What the task asks: Everything from the line with "<= #TCQ pipe_tx_swing_q;" to the end of the entries should be set down exactly, except the pictures.

### Working data

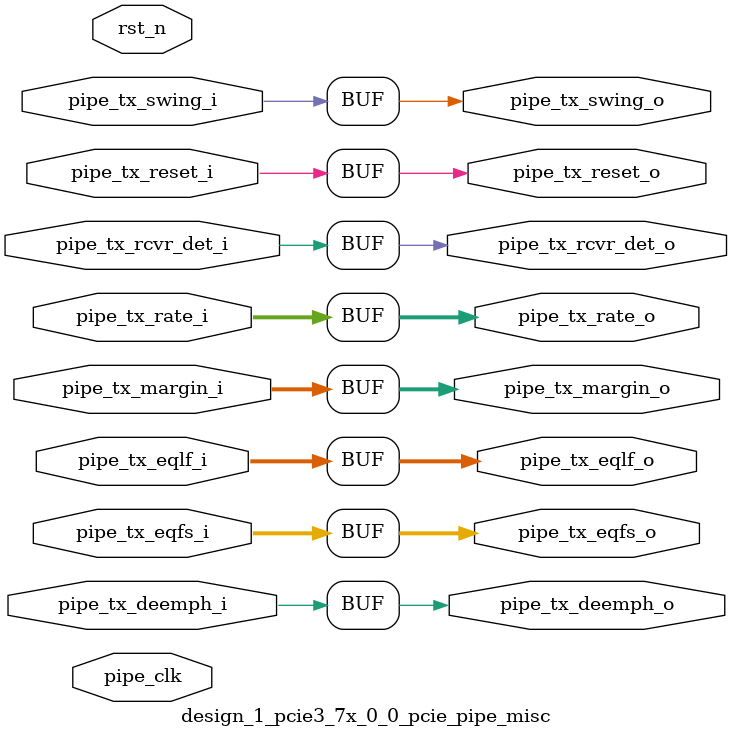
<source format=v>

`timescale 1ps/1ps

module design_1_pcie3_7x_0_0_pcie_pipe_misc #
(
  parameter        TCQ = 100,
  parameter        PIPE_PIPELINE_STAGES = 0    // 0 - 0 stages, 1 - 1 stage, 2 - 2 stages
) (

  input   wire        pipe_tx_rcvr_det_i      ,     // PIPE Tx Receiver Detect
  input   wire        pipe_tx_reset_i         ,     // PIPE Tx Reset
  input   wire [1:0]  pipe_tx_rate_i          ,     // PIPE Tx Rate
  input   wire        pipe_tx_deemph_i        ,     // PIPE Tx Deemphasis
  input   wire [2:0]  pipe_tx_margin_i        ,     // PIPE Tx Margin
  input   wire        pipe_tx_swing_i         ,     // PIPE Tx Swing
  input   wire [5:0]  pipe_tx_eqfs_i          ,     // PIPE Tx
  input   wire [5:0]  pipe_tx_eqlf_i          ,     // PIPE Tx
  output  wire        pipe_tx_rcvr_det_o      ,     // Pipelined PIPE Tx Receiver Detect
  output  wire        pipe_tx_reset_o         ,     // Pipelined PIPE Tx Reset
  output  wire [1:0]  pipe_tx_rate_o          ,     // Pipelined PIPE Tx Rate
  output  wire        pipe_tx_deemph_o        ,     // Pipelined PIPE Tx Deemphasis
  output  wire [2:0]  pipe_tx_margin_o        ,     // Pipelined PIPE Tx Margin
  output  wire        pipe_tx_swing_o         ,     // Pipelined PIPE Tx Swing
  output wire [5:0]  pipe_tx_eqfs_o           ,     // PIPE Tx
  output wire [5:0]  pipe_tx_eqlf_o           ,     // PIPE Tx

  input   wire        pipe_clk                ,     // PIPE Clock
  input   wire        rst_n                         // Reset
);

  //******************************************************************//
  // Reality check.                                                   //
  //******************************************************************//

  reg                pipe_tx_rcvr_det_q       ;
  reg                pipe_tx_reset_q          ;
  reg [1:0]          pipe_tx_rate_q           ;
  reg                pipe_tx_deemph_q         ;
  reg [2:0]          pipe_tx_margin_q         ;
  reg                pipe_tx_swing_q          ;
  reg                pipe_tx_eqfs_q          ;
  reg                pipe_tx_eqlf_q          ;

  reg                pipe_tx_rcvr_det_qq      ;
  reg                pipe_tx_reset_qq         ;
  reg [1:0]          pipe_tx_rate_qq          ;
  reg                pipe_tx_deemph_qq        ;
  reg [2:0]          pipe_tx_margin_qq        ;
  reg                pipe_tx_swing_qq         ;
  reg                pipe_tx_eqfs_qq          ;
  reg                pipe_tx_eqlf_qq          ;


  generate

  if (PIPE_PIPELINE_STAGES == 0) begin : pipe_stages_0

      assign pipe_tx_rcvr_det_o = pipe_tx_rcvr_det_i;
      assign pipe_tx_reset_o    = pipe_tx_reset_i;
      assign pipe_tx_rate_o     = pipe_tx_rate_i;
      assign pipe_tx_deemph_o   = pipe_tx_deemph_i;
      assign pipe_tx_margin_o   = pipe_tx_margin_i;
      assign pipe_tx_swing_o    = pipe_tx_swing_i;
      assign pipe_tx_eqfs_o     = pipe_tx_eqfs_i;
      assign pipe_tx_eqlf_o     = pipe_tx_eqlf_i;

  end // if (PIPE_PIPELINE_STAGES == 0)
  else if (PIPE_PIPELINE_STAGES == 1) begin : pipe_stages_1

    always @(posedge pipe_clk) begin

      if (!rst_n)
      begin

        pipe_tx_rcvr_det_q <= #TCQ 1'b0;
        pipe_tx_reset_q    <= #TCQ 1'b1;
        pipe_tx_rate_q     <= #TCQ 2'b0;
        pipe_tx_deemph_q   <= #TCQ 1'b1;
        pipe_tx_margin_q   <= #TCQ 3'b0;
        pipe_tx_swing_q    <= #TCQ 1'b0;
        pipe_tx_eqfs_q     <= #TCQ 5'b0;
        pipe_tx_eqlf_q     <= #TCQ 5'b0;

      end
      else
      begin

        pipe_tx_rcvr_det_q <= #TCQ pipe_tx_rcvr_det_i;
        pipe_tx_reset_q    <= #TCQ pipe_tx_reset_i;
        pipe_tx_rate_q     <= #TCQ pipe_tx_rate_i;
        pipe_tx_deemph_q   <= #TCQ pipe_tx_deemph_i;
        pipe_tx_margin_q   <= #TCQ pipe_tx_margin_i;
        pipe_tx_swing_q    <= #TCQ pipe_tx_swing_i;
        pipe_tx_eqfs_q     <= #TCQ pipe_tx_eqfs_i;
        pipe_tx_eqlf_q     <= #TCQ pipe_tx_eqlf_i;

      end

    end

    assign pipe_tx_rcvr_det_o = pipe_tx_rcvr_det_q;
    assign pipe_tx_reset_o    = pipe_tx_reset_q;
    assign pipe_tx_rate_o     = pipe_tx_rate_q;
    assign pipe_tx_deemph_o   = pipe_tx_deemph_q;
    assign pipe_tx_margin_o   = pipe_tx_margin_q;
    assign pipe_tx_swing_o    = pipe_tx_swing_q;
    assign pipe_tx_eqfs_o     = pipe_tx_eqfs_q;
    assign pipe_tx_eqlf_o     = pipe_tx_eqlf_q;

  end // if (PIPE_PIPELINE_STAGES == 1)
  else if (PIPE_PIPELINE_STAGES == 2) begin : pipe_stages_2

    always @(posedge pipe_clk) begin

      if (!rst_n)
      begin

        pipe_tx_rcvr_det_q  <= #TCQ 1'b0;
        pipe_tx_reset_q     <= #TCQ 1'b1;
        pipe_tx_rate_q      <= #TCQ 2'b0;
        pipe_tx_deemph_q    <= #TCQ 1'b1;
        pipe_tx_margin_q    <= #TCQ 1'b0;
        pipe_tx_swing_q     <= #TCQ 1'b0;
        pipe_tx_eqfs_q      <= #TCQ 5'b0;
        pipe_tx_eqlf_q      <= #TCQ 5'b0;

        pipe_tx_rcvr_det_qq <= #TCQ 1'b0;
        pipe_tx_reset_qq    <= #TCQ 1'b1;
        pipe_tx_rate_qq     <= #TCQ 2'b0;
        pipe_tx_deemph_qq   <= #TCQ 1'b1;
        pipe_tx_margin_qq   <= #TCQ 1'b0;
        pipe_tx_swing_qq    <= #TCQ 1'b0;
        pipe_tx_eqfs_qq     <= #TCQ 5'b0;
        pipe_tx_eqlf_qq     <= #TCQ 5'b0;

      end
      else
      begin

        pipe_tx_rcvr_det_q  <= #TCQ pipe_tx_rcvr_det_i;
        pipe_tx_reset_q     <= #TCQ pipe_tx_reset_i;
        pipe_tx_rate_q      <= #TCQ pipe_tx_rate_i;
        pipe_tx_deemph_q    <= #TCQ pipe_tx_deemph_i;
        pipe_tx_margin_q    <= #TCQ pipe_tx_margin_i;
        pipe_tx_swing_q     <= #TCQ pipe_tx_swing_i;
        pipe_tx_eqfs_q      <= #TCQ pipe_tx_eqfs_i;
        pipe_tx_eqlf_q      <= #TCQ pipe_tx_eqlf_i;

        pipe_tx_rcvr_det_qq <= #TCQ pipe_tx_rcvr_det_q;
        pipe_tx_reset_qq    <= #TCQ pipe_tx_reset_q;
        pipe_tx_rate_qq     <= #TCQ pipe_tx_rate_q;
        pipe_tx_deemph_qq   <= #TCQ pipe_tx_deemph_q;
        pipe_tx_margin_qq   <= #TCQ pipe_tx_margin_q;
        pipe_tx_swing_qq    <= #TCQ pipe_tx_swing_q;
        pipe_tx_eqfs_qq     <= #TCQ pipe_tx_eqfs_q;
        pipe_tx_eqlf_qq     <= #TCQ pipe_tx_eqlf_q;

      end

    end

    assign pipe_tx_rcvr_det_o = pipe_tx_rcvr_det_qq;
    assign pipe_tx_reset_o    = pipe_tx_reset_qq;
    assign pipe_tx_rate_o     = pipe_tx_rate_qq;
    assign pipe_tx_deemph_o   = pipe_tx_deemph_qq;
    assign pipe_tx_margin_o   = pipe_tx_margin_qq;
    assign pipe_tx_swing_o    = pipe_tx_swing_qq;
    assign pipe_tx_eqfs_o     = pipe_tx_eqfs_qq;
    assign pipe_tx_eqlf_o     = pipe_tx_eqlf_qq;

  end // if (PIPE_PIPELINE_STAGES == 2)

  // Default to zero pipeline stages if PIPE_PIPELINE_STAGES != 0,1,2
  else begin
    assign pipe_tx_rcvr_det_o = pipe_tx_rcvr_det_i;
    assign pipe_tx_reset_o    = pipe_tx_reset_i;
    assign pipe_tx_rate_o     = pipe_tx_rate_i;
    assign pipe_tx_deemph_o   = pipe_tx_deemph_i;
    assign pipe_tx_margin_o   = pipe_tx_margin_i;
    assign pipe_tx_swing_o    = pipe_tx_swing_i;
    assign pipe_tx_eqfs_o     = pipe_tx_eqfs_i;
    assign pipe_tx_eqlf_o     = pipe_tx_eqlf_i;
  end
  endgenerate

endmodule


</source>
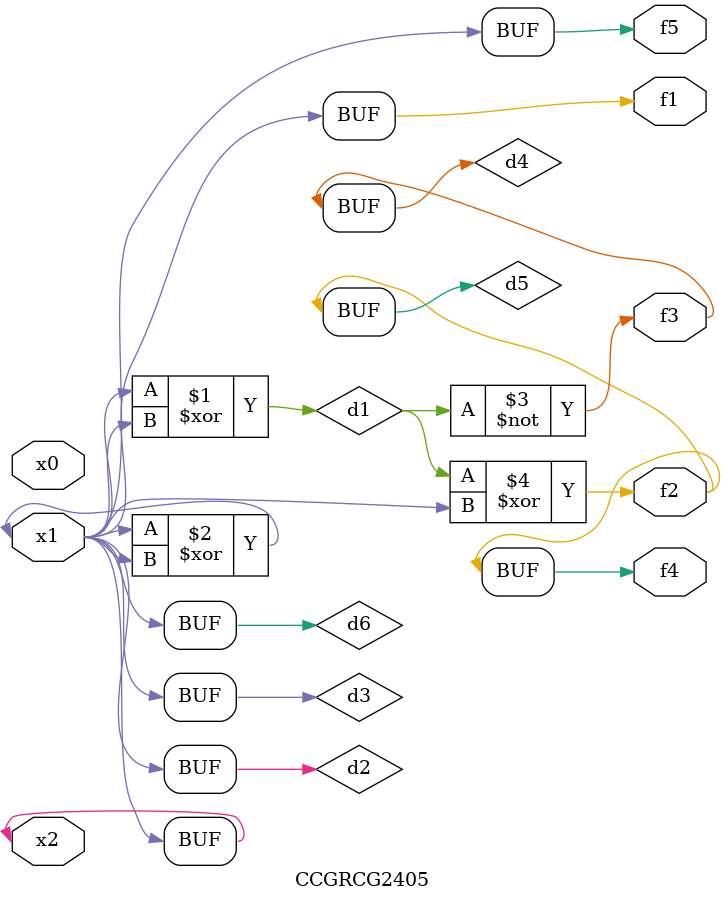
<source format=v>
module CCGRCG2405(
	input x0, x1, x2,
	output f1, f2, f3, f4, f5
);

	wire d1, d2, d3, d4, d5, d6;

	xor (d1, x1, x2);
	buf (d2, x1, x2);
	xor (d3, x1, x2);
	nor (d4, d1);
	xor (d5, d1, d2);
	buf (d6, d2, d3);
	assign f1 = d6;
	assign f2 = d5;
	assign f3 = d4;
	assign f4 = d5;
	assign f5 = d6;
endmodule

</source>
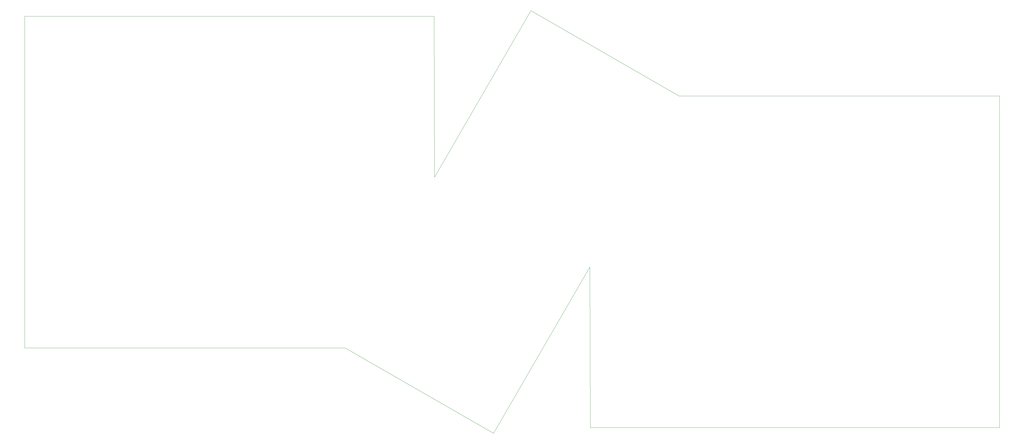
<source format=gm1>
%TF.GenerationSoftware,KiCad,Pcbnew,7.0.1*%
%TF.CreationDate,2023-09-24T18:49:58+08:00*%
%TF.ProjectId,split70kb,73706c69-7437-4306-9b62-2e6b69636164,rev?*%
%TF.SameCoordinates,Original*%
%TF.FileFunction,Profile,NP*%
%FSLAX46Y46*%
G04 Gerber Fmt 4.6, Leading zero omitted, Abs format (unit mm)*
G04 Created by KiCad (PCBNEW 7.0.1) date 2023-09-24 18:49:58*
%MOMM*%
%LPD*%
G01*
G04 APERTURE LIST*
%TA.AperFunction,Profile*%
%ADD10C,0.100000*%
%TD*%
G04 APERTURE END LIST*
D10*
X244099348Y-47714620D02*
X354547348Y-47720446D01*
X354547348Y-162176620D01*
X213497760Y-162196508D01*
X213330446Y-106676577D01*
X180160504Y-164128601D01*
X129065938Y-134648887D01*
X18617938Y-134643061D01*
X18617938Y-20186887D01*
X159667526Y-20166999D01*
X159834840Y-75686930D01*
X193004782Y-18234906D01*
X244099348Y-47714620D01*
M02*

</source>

######

Answer:
        pipe_tx_swing_qq    <= #TCQ pipe_tx_swing_q;
        pipe_tx_eqfs_qq     <= #TCQ pipe_tx_eqfs_q;
        pipe_tx_eqlf_qq     <= #TCQ pipe_tx_eqlf_q;

      end

    end

    assign pipe_tx_rcvr_det_o = pipe_tx_rcvr_det_qq;
    assign pipe_tx_reset_o    = pipe_tx_reset_qq;
    assign pipe_tx_rate_o     = pipe_tx_rate_qq;
    assign pipe_tx_deemph_o   = pipe_tx_deemph_qq;
    assign pipe_tx_margin_o   = pipe_tx_margin_qq;
    assign pipe_tx_swing_o    = pipe_tx_swing_qq;
    assign pipe_tx_eqfs_o     = pipe_tx_eqfs_qq;
    assign pipe_tx_eqlf_o     = pipe_tx_eqlf_qq;

  end // if (PIPE_PIPELINE_STAGES == 2)

  // Default to zero pipeline stages if PIPE_PIPELINE_STAGES != 0,1,2
  else begin
    assign pipe_tx_rcvr_det_o = pipe_tx_rcvr_det_i;
    assign pipe_tx_reset_o    = pipe_tx_reset_i;
    assign pipe_tx_rate_o     = pipe_tx_rate_i;
    assign pipe_tx_deemph_o   = pipe_tx_deemph_i;
    assign pipe_tx_margin_o   = pipe_tx_margin_i;
    assign pipe_tx_swing_o    = pipe_tx_swing_i;
    assign pipe_tx_eqfs_o     = pipe_tx_eqfs_i;
    assign pipe_tx_eqlf_o     = pipe_tx_eqlf_i;
  end
  endgenerate

endmodule


</source>
<source format=v>
module CCGRCG2405(
	input x0, x1, x2,
	output f1, f2, f3, f4, f5
);

	wire d1, d2, d3, d4, d5, d6;

	xor (d1, x1, x2);
	buf (d2, x1, x2);
	xor (d3, x1, x2);
	nor (d4, d1);
	xor (d5, d1, d2);
	buf (d6, d2, d3);
	assign f1 = d6;
	assign f2 = d5;
	assign f3 = d4;
	assign f4 = d5;
	assign f5 = d6;
endmodule

</source>
<source format=gm1>
%TF.GenerationSoftware,KiCad,Pcbnew,7.0.1*%
%TF.CreationDate,2023-09-24T18:49:58+08:00*%
%TF.ProjectId,split70kb,73706c69-7437-4306-9b62-2e6b69636164,rev?*%
%TF.SameCoordinates,Original*%
%TF.FileFunction,Profile,NP*%
%FSLAX46Y46*%
G04 Gerber Fmt 4.6, Leading zero omitted, Abs format (unit mm)*
G04 Created by KiCad (PCBNEW 7.0.1) date 2023-09-24 18:49:58*
%MOMM*%
%LPD*%
G01*
G04 APERTURE LIST*
%TA.AperFunction,Profile*%
%ADD10C,0.100000*%
%TD*%
G04 APERTURE END LIST*
D10*
X244099348Y-47714620D02*
X354547348Y-47720446D01*
X354547348Y-162176620D01*
X213497760Y-162196508D01*
X213330446Y-106676577D01*
X180160504Y-164128601D01*
X129065938Y-134648887D01*
X18617938Y-134643061D01*
X18617938Y-20186887D01*
X159667526Y-20166999D01*
X159834840Y-75686930D01*
X193004782Y-18234906D01*
X244099348Y-47714620D01*
M02*

</source>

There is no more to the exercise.